ここが、映画と演劇の違いだなあ~。杉村春子という人は、80だろうと10代の娘を演じられた訳で、舞台は演技力や所作なんかで若さを表現できるが、映像はそのまんま。それでも多分カメラマンによってはもっとカバー出来たかも知れないと思うが。
脚本の工夫ってのも、気になった映画だ。言いたいことは分かるけど、彼の滑舌としゃがれ声にも配慮が欲しいところだった。少ない会話の大切な言葉が聞き取れないところがままあり、他の俳優さん達の中で沈んでしまう。まあタケシの役は、しゃがれ声でもいけるんだろうが、、、。

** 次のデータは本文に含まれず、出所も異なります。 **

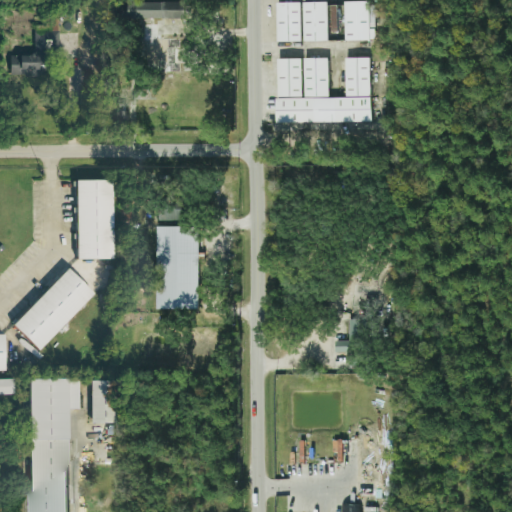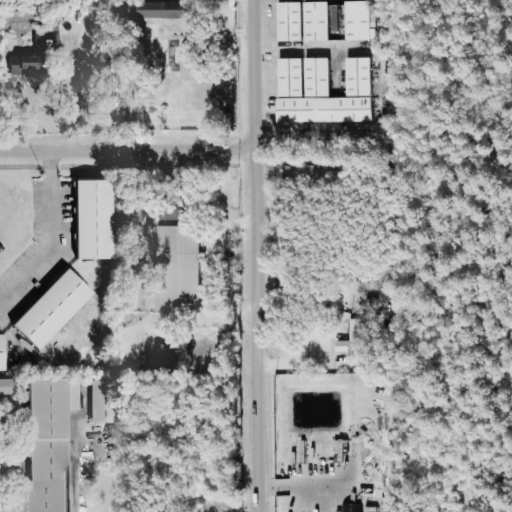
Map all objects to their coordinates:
building: (155, 10)
building: (332, 18)
building: (314, 21)
building: (357, 21)
building: (287, 22)
building: (45, 36)
road: (308, 49)
building: (22, 66)
building: (320, 92)
road: (197, 150)
building: (91, 220)
road: (49, 235)
road: (254, 256)
building: (176, 268)
building: (49, 309)
building: (349, 338)
road: (308, 348)
building: (0, 354)
building: (4, 387)
building: (100, 401)
building: (46, 441)
building: (298, 451)
road: (303, 484)
building: (349, 509)
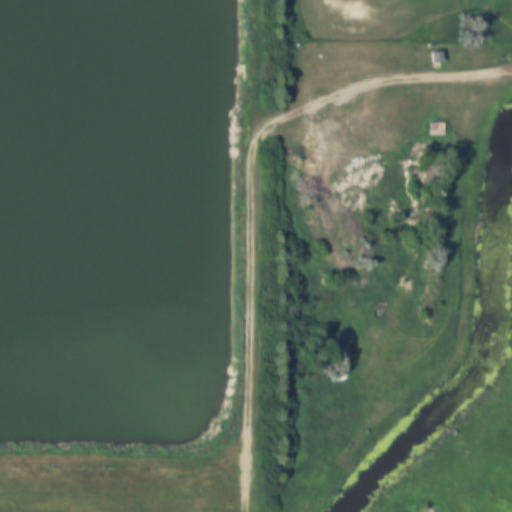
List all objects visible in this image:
building: (432, 56)
road: (381, 74)
building: (433, 128)
building: (438, 131)
road: (455, 203)
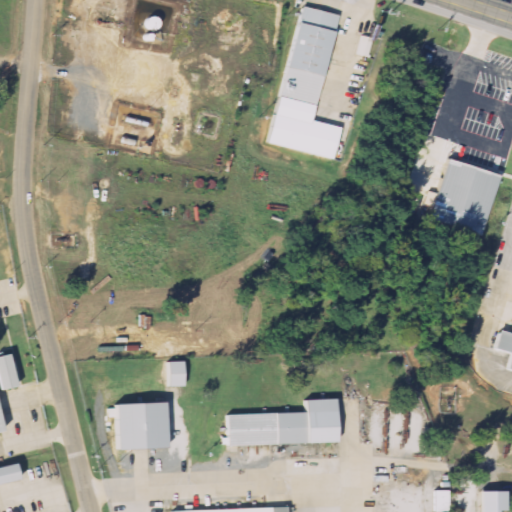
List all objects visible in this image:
road: (483, 9)
road: (347, 48)
building: (307, 55)
road: (15, 66)
road: (80, 78)
building: (304, 89)
building: (462, 196)
building: (461, 198)
road: (30, 259)
road: (18, 290)
road: (488, 323)
building: (504, 347)
building: (503, 348)
building: (5, 372)
building: (172, 375)
building: (6, 376)
building: (140, 422)
building: (284, 425)
building: (137, 427)
building: (0, 428)
building: (281, 428)
road: (425, 464)
building: (6, 471)
building: (9, 474)
road: (238, 483)
building: (440, 501)
building: (440, 501)
building: (484, 501)
building: (488, 502)
building: (243, 510)
building: (245, 510)
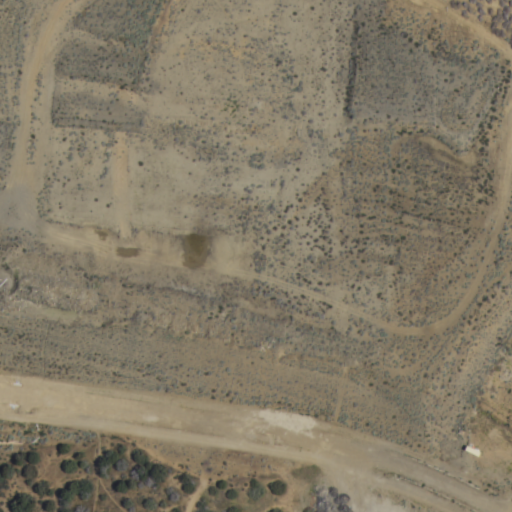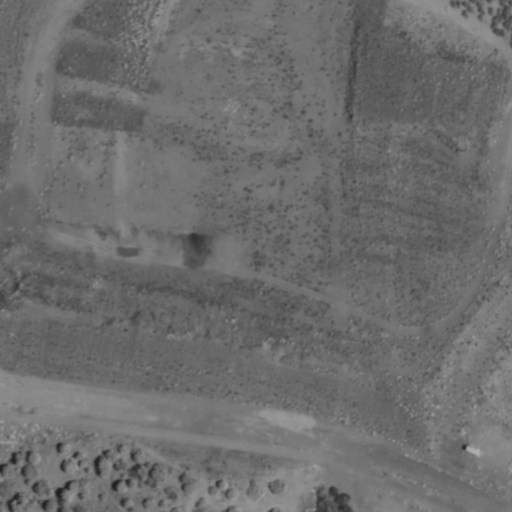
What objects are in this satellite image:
road: (468, 24)
road: (98, 466)
road: (330, 477)
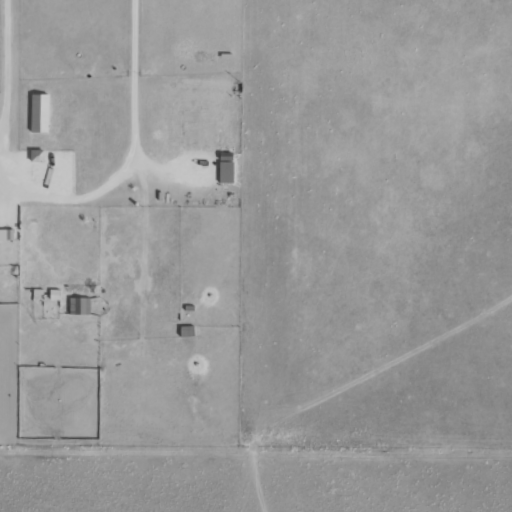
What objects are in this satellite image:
building: (39, 113)
building: (198, 118)
building: (226, 168)
building: (5, 235)
building: (78, 306)
building: (185, 332)
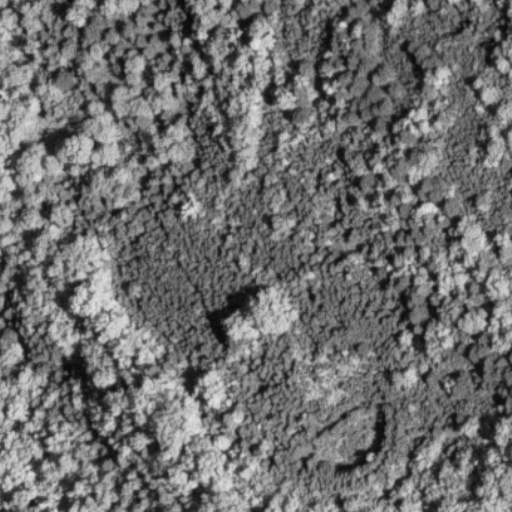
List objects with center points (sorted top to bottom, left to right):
road: (0, 72)
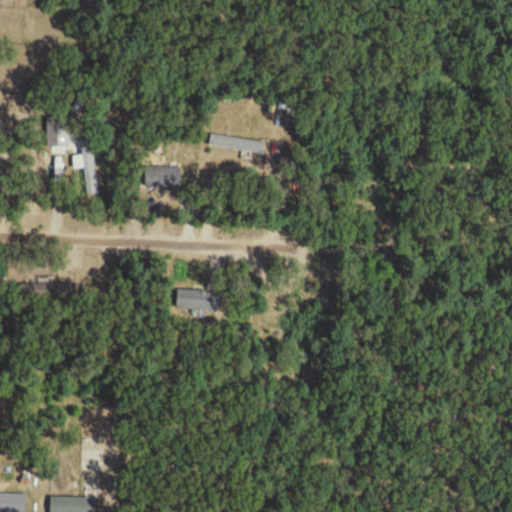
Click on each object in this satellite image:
road: (255, 54)
building: (238, 144)
building: (88, 166)
building: (163, 177)
road: (163, 241)
building: (199, 301)
road: (38, 386)
building: (12, 503)
building: (73, 505)
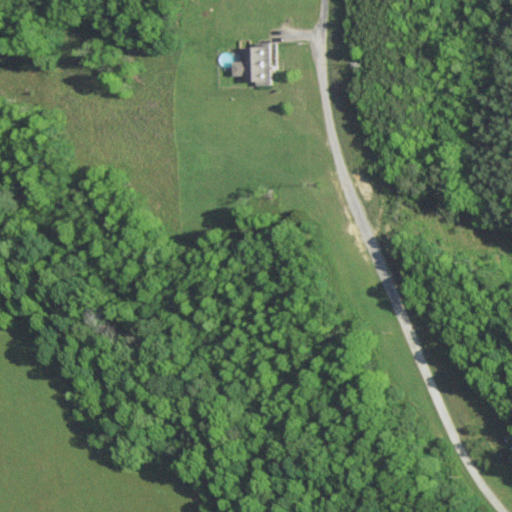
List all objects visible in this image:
building: (251, 65)
power tower: (225, 124)
road: (376, 265)
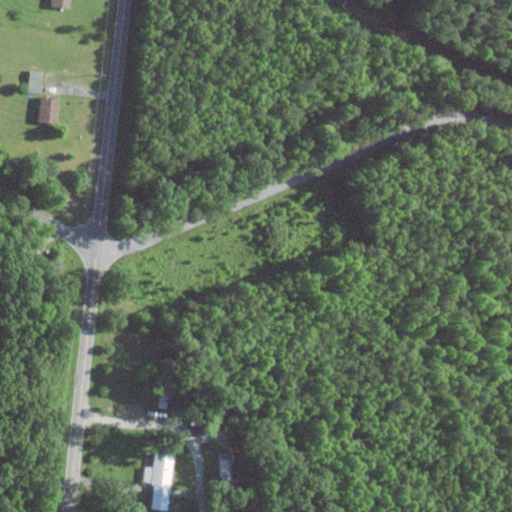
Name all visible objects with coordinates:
building: (56, 3)
building: (42, 109)
road: (303, 174)
road: (47, 221)
road: (95, 255)
road: (175, 425)
building: (154, 479)
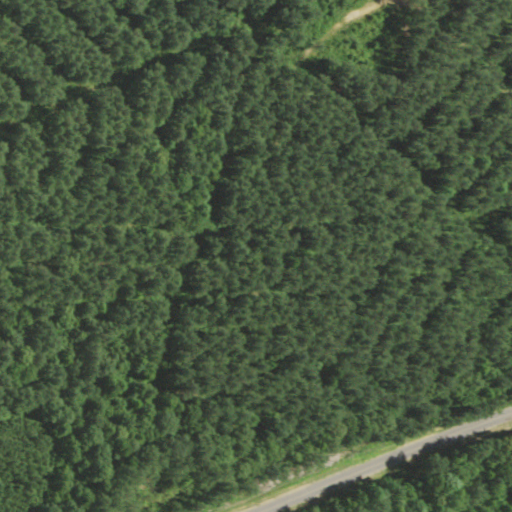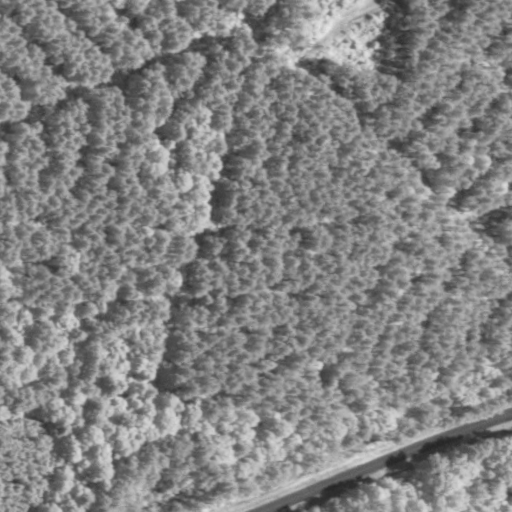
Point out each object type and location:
road: (387, 461)
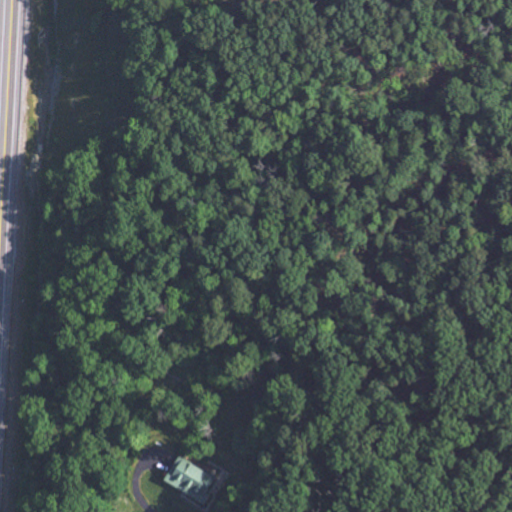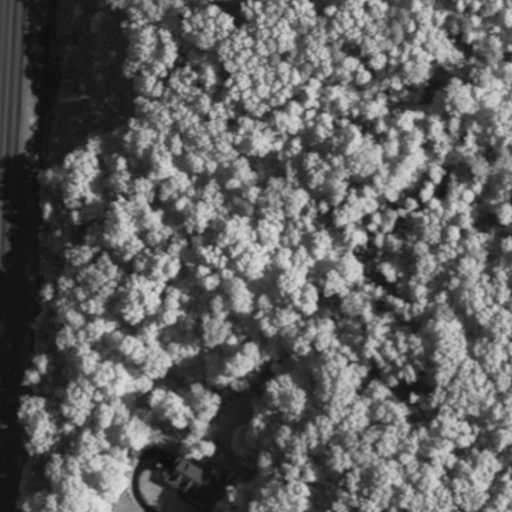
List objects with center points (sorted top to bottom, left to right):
road: (6, 131)
road: (3, 132)
building: (193, 482)
road: (132, 485)
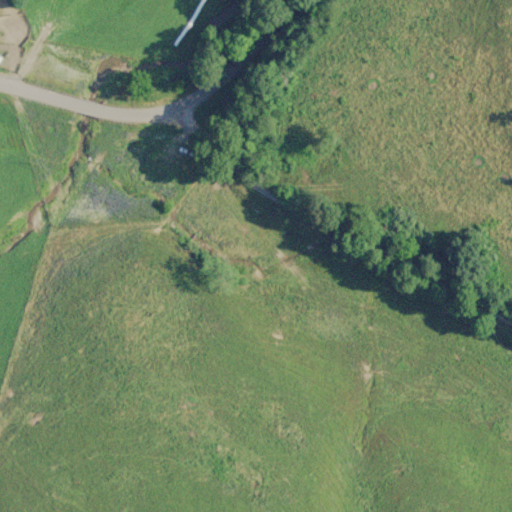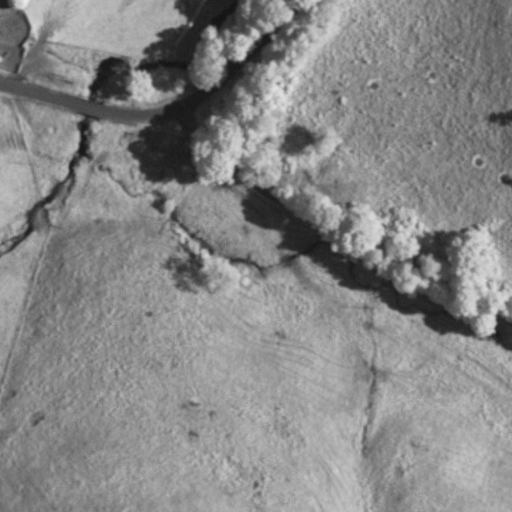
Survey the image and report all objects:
road: (252, 51)
building: (0, 57)
road: (38, 93)
road: (90, 104)
road: (144, 110)
road: (227, 147)
road: (390, 249)
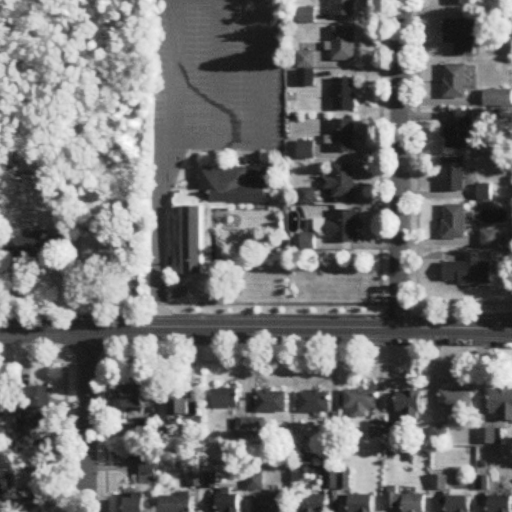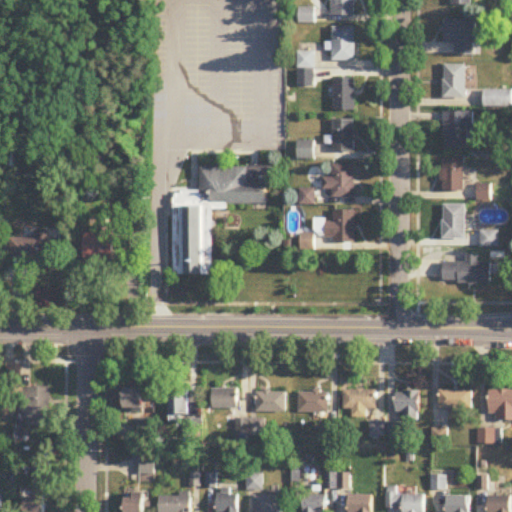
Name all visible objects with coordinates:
building: (461, 2)
building: (343, 7)
road: (255, 12)
building: (308, 15)
building: (462, 36)
building: (345, 44)
road: (218, 71)
building: (456, 81)
building: (345, 94)
building: (498, 98)
building: (458, 129)
building: (344, 136)
building: (306, 150)
road: (399, 163)
building: (454, 174)
building: (342, 181)
road: (158, 188)
building: (213, 213)
building: (455, 221)
building: (332, 229)
building: (490, 238)
building: (36, 246)
building: (103, 246)
building: (467, 271)
road: (329, 303)
road: (256, 325)
road: (255, 361)
building: (134, 399)
building: (225, 399)
building: (456, 400)
building: (361, 401)
building: (4, 402)
building: (313, 402)
building: (271, 403)
building: (409, 404)
building: (179, 405)
building: (501, 405)
building: (39, 406)
road: (85, 418)
building: (377, 430)
building: (439, 435)
road: (64, 436)
road: (106, 436)
building: (489, 437)
building: (144, 465)
building: (339, 481)
building: (440, 482)
building: (256, 483)
building: (2, 497)
building: (406, 501)
building: (135, 503)
building: (175, 503)
building: (228, 503)
building: (271, 503)
building: (316, 503)
building: (362, 503)
building: (35, 504)
building: (460, 504)
building: (501, 504)
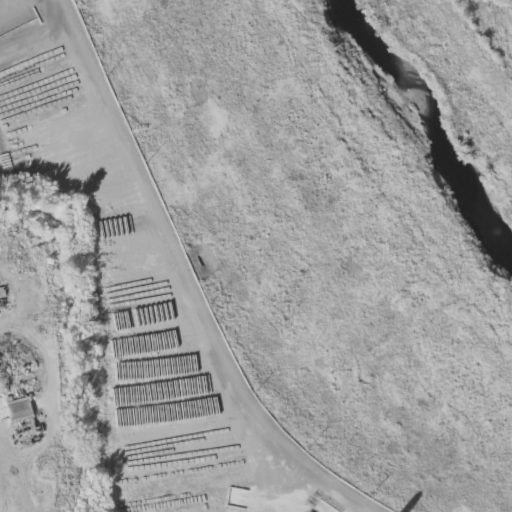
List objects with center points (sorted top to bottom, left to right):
road: (5, 55)
road: (190, 280)
road: (18, 479)
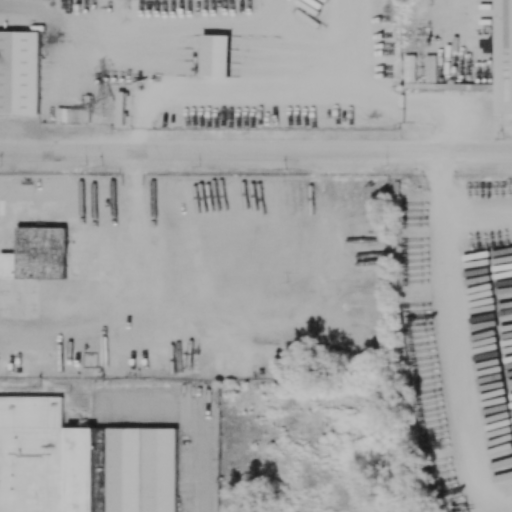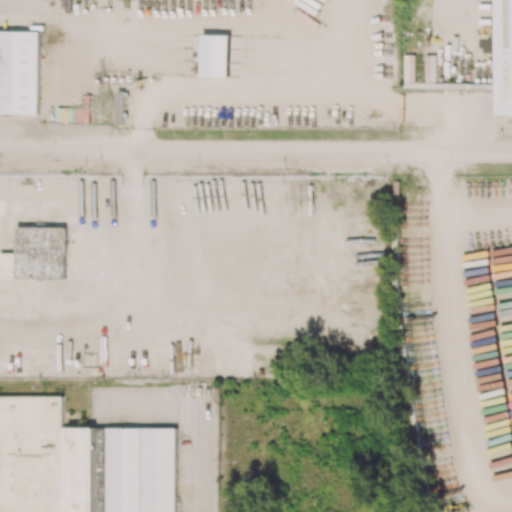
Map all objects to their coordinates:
road: (97, 19)
building: (216, 53)
building: (215, 56)
building: (502, 56)
building: (503, 58)
building: (21, 71)
building: (19, 72)
road: (186, 87)
road: (345, 95)
power tower: (106, 106)
road: (350, 149)
road: (94, 150)
road: (477, 207)
building: (36, 254)
road: (133, 297)
road: (226, 308)
road: (451, 336)
building: (81, 462)
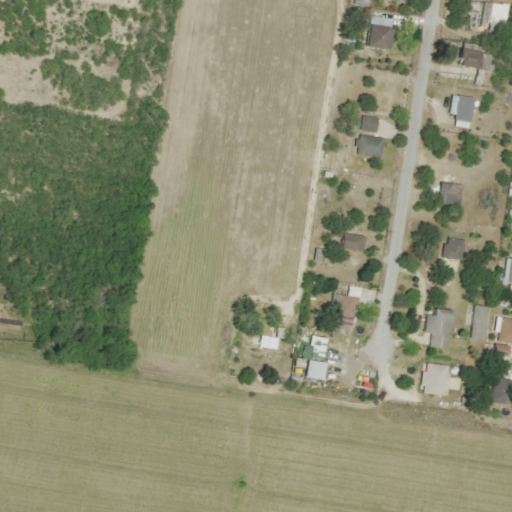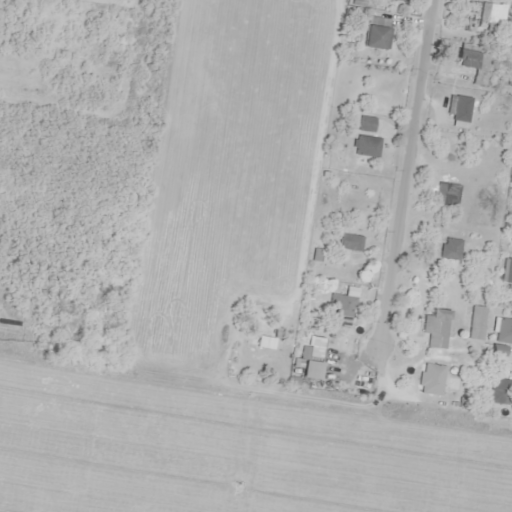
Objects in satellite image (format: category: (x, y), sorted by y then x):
building: (403, 0)
building: (489, 18)
building: (374, 37)
building: (470, 58)
building: (365, 123)
building: (365, 146)
building: (348, 242)
building: (450, 253)
road: (213, 256)
building: (510, 267)
building: (344, 303)
building: (475, 322)
building: (435, 328)
building: (262, 340)
building: (315, 347)
building: (430, 379)
building: (499, 391)
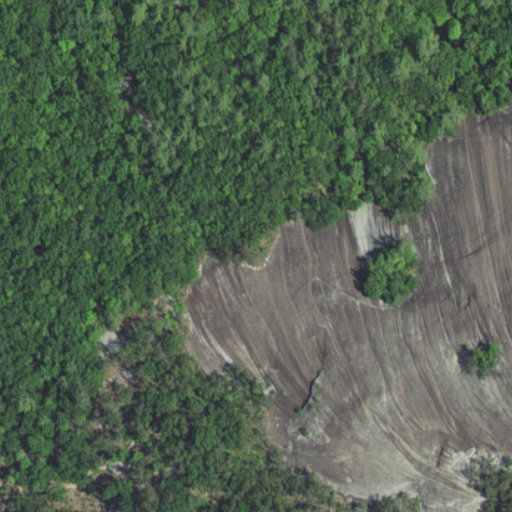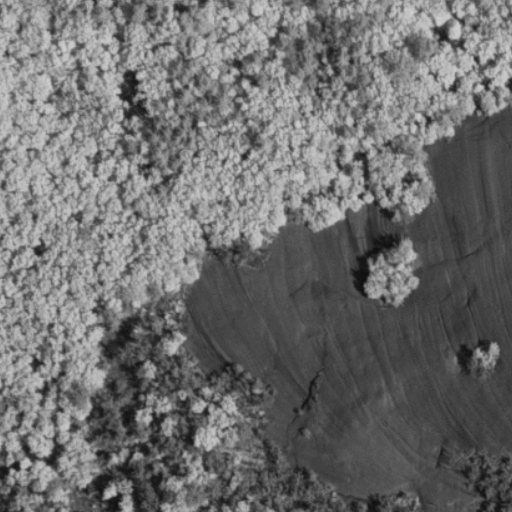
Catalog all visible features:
road: (62, 471)
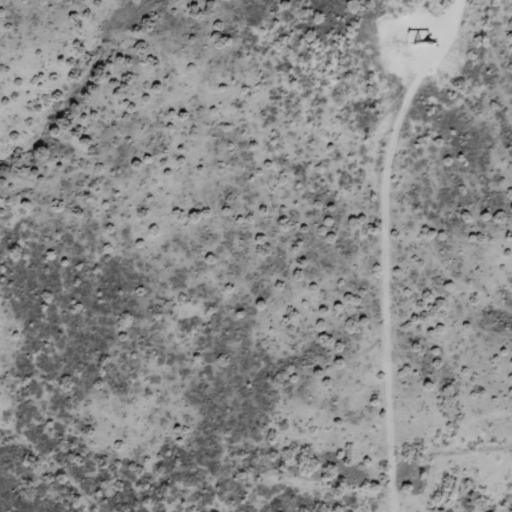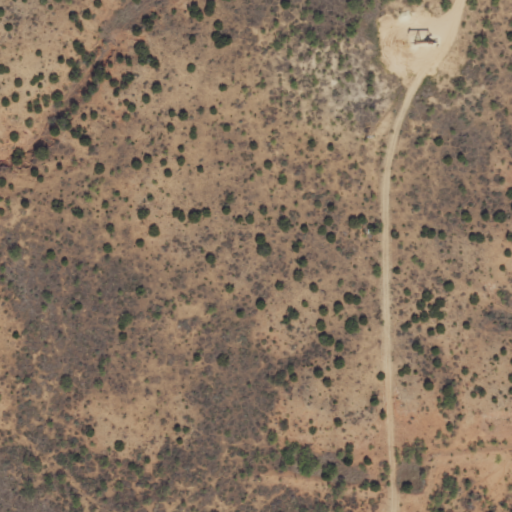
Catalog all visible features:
road: (395, 249)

(しかし、棒読みだったなあ~タケシくん)
この映画の中で一番光っていたのは田中裕子だったと思う。あの自然さ。美人ではないのかもしれないが、印象に残る。彼女が歌うのを初めて聞いたが、宮沢賢治の作詞作曲という不思議な曲を、「歌手」として刑務所の慰問や山上でのイベントで歌う。歌手というには余りに素人っぽかったが、映画の中では効果的に使われていた。この使われ方は丁度今の大河ドラマで松田聖子が歌っている「遊びをせむとや生まれけむ~~」というアレに似ている。
なんだかんだ言っても、映画って、面白いなあ~。ね、Tさん。
と、ここまで書いて出来心で公式ホームページに出ていた一般の人々の感想を読んでみたら、余りに賛否両論たくさんあって一部しか読めない。ざ~っと目を通したら、極端にダメな作品、というのもあり感動したというのもあるようだ。コレを読むと、ものの見方というものが色々あるということがよく分かる。、、、だから本は売れるし、映画に行く人も居る。これで良いんだ。